Le lendemain ſe leuerent en grand deſir de retourner au lieu ou le iour precedent auoient eu tant de plaiſir : car chacun auoit ſon compte ſi preſt, qu’il leur tardoit qu’il ne fuſt mis en lumiere. Apres qu’ils eurent ouy la lecon de ma dame Oiſille, & la meſſe, ou chacun recommanda ſon eſprit à Dieu, à fin qu’il leur dõnaſt parolle & grace de continuer l’aſſemblée, ſ’en allerent diſner, ramenteuans les uns aux autres pluſieurs hiſtoires paẞées.

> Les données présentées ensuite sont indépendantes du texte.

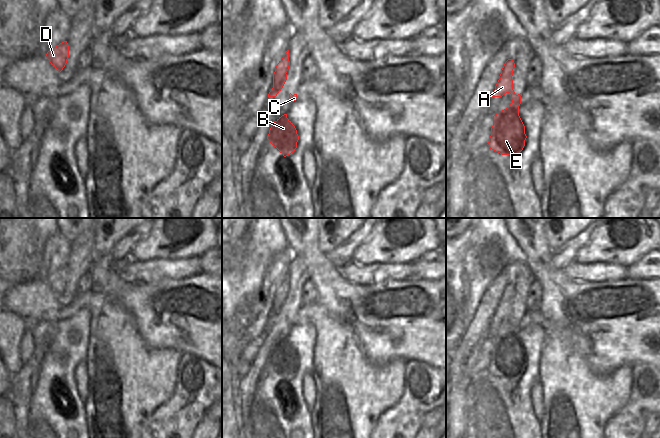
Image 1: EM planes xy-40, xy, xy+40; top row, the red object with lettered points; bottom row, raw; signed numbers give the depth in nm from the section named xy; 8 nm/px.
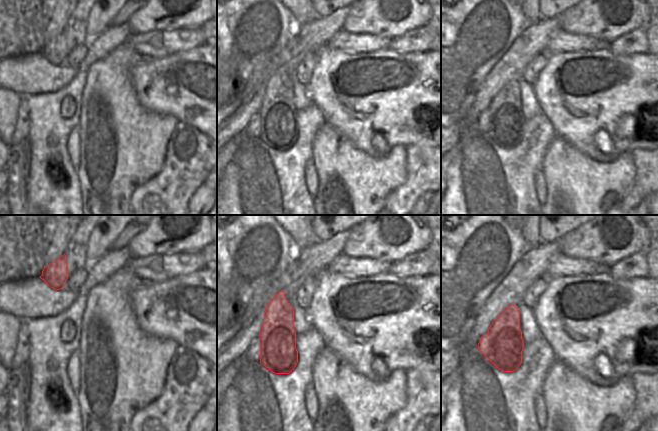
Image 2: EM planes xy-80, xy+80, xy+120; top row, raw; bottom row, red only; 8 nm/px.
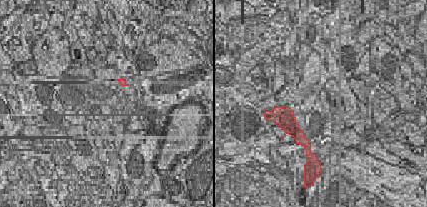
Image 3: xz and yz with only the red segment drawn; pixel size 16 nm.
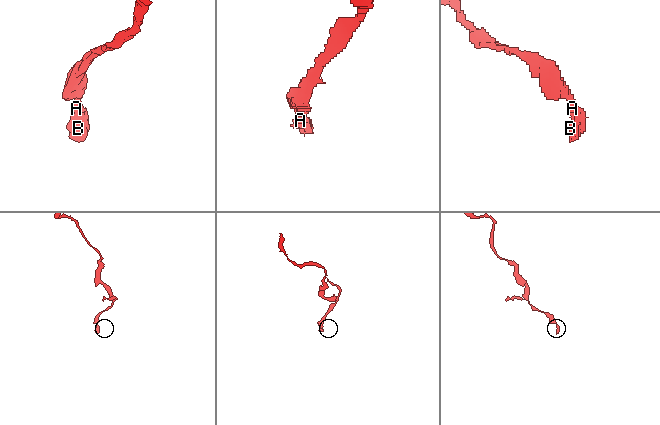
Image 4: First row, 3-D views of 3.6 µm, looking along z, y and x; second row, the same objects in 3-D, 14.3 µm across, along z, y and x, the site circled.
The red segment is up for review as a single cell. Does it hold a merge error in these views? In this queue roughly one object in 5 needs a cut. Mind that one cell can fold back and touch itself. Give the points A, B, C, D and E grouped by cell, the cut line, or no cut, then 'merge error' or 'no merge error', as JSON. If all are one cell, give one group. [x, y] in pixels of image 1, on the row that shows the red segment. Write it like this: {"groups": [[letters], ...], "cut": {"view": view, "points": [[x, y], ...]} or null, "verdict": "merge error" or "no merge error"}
{"groups": [["A", "B", "C", "D", "E"]], "cut": null, "verdict": "no merge error"}

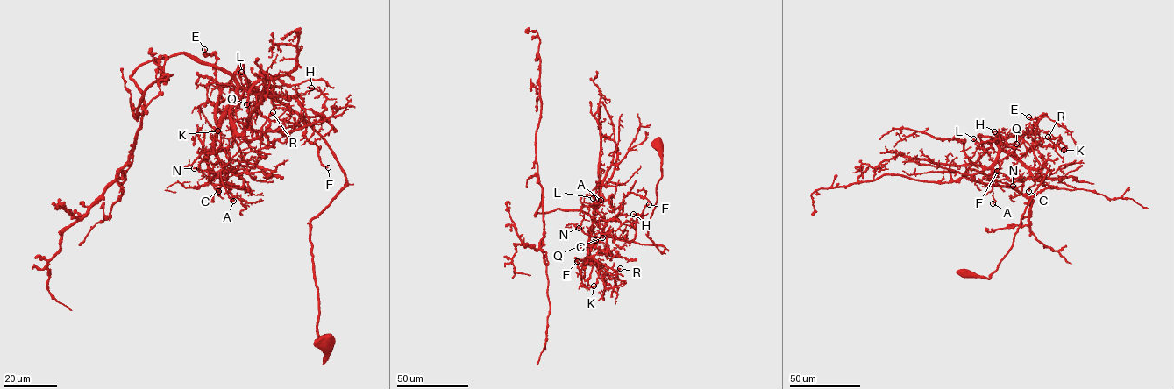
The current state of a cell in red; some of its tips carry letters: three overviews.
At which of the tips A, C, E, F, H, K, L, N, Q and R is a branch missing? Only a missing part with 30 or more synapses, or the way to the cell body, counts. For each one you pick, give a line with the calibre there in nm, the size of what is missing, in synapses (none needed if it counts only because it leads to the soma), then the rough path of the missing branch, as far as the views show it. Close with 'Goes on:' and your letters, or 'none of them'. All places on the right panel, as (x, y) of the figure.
F: calibre 280 nm; 35 synapses; course (997, 171), (974, 168)
Goes on: F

Et apres diſner qu’ils ſe furent repoſez en leurs chambres, s’en retournerent à l’heure ordonnée dedans le pré, ou il ſembloit que le temps & le iour favoriſaſſent leur entreprinſe, ſ’eſtans tous aẞis ſur le ſiege naturel de l’herbe verde, Parlamente diſt : Puis que i’ay donné au ſoir fin à la dixieſme, c’eſt à moy à eſlire celle qui doibt continuer celles du iourd’huy. Et pource que madame Oiſille fut la premiere des femmes qui hier parla, comme la plus ſage & ancienne, ie donne ma voix auiourd’huy à la plus ieune : Ie ne dis pas à la plus folle, eſtant aſſeurée que ſi nous la ſuyuons toutes, ne ferons pas attendre vespres ſi longuement, que nous fiſmes hier. Parquoy, Nomerfide, vous tiendrez au iourd’huy les rangs de bien dire : Mais ie vous prie ne nous faictes point commencer noſtre iournée par larmes. Il ne m’en falloit point prier, dict Nomerfide : car ie m’y eſtois deſia toute reſoluë, me ſouuenant d’vn compte, qui me fut faict l’année paẞée par vne bourgeoiſe de Tours, natifue d’Amboiſe, qui m’afferma avoir eſté preſente aux predications du cordelier dont ie vous veulx parler.


Propos facetieux d’vn cordelier en ſes ſermons.


NOVVELLE VNZIESME.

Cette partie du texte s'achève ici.